** Record excerpts follows **

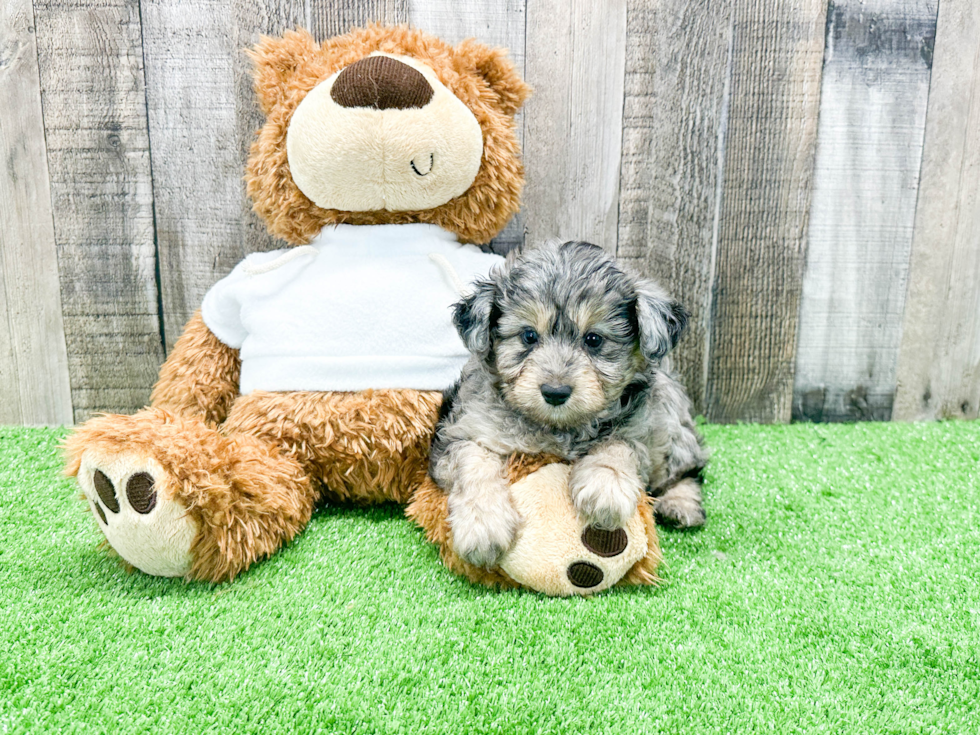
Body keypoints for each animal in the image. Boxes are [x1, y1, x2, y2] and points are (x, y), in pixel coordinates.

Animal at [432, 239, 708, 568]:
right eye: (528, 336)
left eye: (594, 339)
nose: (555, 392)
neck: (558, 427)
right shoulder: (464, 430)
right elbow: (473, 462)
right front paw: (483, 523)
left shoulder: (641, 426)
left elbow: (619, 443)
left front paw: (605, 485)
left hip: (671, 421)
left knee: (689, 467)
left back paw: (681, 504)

** End of Record excerpts **

* **Task item**
Scan the listing for the word "right". Copy every line in which it appears.

* **Result of this task**
right eye: (528, 336)
right shoulder: (464, 430)
right elbow: (473, 462)
right front paw: (483, 523)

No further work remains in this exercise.